Trauernde Menschen haben andere Symptome als Depressive

Wenn nahestehende Menschen sterben, entwickeln Freunde und Angehörige oft Depressionssymptome. Diese gehen in der Regel auch ohne Behandlung rasch vorbei und erhöhen nicht das Risiko, später erneut depressiv zu werden.

Von Thomas Müller Veröffentlicht:
Wenn ein nahestender Mensch stirbt, trauern die meisten Menschen über einen bestimmten Zeitraum - häufig ohne wiederkehrende depressive Episoden.

Wenn ein nahestender Mensch stirbt, trauern die meisten Menschen über einen bestimmten Zeitraum - häufig ohne wiederkehrende depressive Episoden.

© Mara Susanna Marucci / iStockphoto

BALTIMORE. Der Streit ist wohl schon so alt wie die Psychiatrie selbst: Haben trauernde Menschen tatsächlich eine Depression und benötigen therapeutische Hilfe?
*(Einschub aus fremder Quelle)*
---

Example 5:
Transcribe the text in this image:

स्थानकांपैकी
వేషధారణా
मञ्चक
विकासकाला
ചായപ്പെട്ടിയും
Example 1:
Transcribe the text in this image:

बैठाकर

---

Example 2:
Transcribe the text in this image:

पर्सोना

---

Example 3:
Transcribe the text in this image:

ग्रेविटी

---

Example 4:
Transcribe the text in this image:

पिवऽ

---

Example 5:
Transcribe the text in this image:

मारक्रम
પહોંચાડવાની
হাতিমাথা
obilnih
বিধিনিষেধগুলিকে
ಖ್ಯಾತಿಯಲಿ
Oder hat Trauer nichts mit typischen Depressionen zu tun?

Sigmund Freud etwa warnte davor, Trauer als pathologischen Zustand zu betrachten. Und auch heute sehen viele Psychiater und Therapeuten in der Trauer eine Ausnahmesituation, aber letztlich eine normale, gesunde Reaktion.

Trauerbezogene Episoden sind keine Major Depression

Dies spiegelt sich auch in den Diagnosekriterien etwa des DSM-IV wider. Hier werden trauerbezogene, kurze depressive Episoden nicht der Major Depression zugeordnet. Inzwischen gibt es aber Bestrebungen, genau dies im neuen psychiatrischen Handbuch DSM-V zu tun, das 2013 veröffentlicht werden soll.
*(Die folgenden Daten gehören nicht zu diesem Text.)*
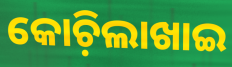
କୋଚ଼ିଲାଖାଇ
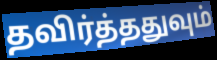
தவிர்த்ததுவும்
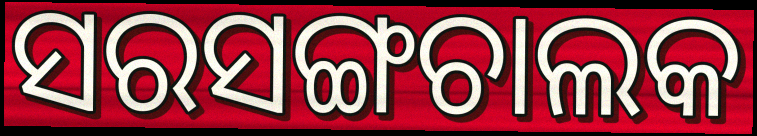
ସରସଙ୍ଗଚାଲକ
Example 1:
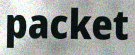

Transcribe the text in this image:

packet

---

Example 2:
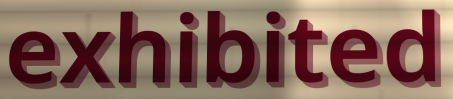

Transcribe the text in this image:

exhibited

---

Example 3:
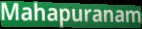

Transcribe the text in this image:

Mahapuranam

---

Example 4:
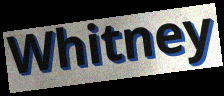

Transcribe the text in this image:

Whitney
Die Begründung der Befürworter: In Studien konnte bei Symptomen und Verlauf nicht eindeutig zwischen trauerbezogenen Depressionen und anderen Formen unterschieden werden.

Vor diesem Hintergrund hat Dr. Ramin Mojtabai von der Johns-Hopkins-Universität in Baltimore Daten der großen Bevölkerungsstudie NESARC mit über 43.000 Personen ausgewertet (Arch Gen Psychiatry 2011; 68(9): 920).

Trauernde fühlen sich seltener wertlos als Depressive

Zwischen 2001 und 2005 wurden die Teilnehmer aus Hawaii und Alaska regelmäßig auch auf Depressionssymptome hin befragt. Knapp 1200 der Teilnehmer hatten in den zwei Monaten vor Beginn der Studie eine kurze depressive Episode gehabt, etwa 450 davon aufgrund eines Trauerfalls. Rund 5000 Teilnehmer gaben längere oder wiederkehrende Depressionen in ihrer Vergangenheit an.

Der Forscher fand nun, dass sich die Symptome bei den Teilnehmern mit trauerbezogenen Episoden deutlich von denjenigen unterschieden, bei denen kein Trauerfall vorlag.

So fühlten sich Trauernde seltener wertlos als andere Depressive (30 versus 53 Prozent), hatten seltener Suizidgedanken (11 versus 24 Prozent), seltener ein erhöhtes Schlafbedürfnis (32 versus 44 Prozent) und klagten weniger häufig über Erschöpfung (75 versus 84 Prozent).

Auch beim Verlauf ergaben sich deutlich Unterschiede: So traten weitere depressive Episoden bei Trauernden nicht signifikant häufiger auf als in der Allgemeinbevölkerung (8,2 versus 7,5 Prozent).

Trauernde unterscheiden sich symptomatisch von anderen Depressiven

Dagegen kam es bei nicht trauernden Teilnehmern, die ebenfalls kurze depressive Episoden vor Studienbeginn hatten, im Verlauf deutlich häufiger zu neuen Episoden (14,7 Prozent), und bei 27 Prozent der Personen, die in der Vergangenheit immer wieder depressive Episoden hatten, traten solche auch im Studienverlauf auf.

Wurden Komorbiditäten betrachtet, gab es ebenfalls Unterschiede: Die Trauernden hatten etwa halb so oft Angststörungen und Dysthymien wie andere Depressive, und sie wurden auch nur halb so oft durch die Symptome im Alltag eingeschränkt.

Das Fazit von Mojtabai: Trauernde unterscheiden sich symptomatisch von anderen Depressiven. Der Verlauf der Episode ist meist selbstlimitierend. Daher sollten Trauernde auch weiterhin nicht als behandlungsbedürftige Patienten mit Major Depression eingestuft werden.